About a month ago I got an invitation to go sailing. I said, “Yes”. Had I known the conditions would be cold, wet and blowing, I may have reconsidered. I’m glad I had only suspicions as the time. Romping along the Eastern Shore’s Choptank was a blast. We sailed on my buddy Kevin’s Catalina Capri 22 “Big T”, a nice design and good sail-er. We met up meet up with Phil, Doug and his Cornish Shrimper “Tidings”. The sheltered harbor had pleasure and work boats that caught our eye. The mix provides the town with a nice feel.

the schooner “Adventure”
Adventure again
Skipjack
Harbor mural

Outside the breakwater entrance, winds were a steady 20-24 mph with gusts near 30. The sail was lively.  Anxioous to see how Big T sailed, I hogged the tiller all the way into the Tred Avon where Tidings tried to overtake us under full motor, but alas Big T turned her head and rolled on ahead and turned the corner past Oxford’s Strand to visit Cutts and Case Boatyard up the creek there. One of the Cutts brothers, Ronnie, loaned us his truck to shop for track slides that had blown out earlier in the day. We took our time studying the many beautiful old wooden boats there.

A Ralph Wiley design
the piers
Fine catboat with inboard rudder

Heading back out the creek, we passed the motorboat Tidings again and sailed up the Tred Avon to Easton. Big T reached along.

motorboat “Tidings”
workboat at speed

We rafted up for a good dinner by Chef Doug. An after dinner snoot warmed us enough to shove off and anchor for the night. It was still blowing good. The next morning we found ourselves aground 100-150 yards downwind. Motoring failed to release the bottom, so we raised sail, hung from the shrouds and with a buff had enough healing moment to slip away. Breakfast was back rafted. Hot coffee was welcomed. A decision was to sail over to the Little Choptank. That was the last we saw of Doug, ship and crew.

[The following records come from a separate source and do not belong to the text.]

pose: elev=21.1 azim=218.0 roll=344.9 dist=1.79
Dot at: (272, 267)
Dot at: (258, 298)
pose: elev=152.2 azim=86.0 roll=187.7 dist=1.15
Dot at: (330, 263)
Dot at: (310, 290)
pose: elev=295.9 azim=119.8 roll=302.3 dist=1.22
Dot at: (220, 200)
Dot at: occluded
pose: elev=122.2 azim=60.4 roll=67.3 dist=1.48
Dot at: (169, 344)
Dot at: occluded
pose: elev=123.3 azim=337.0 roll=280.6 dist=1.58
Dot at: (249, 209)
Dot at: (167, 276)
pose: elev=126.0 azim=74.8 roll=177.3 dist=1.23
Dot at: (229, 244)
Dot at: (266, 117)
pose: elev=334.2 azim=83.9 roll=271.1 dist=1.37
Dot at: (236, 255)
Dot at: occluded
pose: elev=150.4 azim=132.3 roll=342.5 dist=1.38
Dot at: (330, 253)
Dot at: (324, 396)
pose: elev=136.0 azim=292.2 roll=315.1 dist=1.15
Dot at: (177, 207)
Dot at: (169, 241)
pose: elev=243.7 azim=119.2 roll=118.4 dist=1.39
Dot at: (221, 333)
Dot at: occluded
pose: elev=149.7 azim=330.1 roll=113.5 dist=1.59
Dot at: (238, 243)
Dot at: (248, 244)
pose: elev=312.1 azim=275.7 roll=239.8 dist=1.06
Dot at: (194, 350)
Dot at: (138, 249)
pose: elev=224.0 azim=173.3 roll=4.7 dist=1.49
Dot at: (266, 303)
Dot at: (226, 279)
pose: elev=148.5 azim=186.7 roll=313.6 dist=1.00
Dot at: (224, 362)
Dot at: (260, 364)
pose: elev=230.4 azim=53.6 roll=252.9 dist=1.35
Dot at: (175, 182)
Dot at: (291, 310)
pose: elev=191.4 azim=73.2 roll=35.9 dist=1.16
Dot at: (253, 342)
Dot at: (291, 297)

Over canvassed with the only reef in the main and a small jib we bashed into the Choptank. Soon we dropped the jib to carry on. With those 30 mph blows, we still had too much sail.

Choptank bashing

After a couple hours of wet and wild, we cracked off to head into San Domingo Creek. Since we never saw Doug and Phil venture out, we figured they had abandoned the plan early. Later Kevin was phoned that the journey had been made. We’ve yet to be given proof. It was a subject that kept Kevin awake throughout the night. I half thought he was ready to raise sail and go verify.

Back of St. Michaels
Workboats there
Good scenes

We touched bottom a couple times before settling on an anchorage. The sunset was quick and the cold dropped on us. I can’t recall what we had for dinner other than pumpkin pie. We retreated to sleeping bags and were likely out by 20:00. We did awake around midnight to have another taste of pie and yacked for maybe an hour. The likelihood of Doug and Phil getting to the Little Choptank without our noticing was of course revisited. Two deserts in one night is a good deal and aided in crashing until sunrise.

Early morn

Hot coffee and biscuits the next morning started us off as we had a wonderful early morning beat back down the creek into the Choptank and rolled home on a reach.

Cap’n Kevin

It was some exhilarating sailing, some fun conversations, and good pie! A great few days. Thanks Kevin!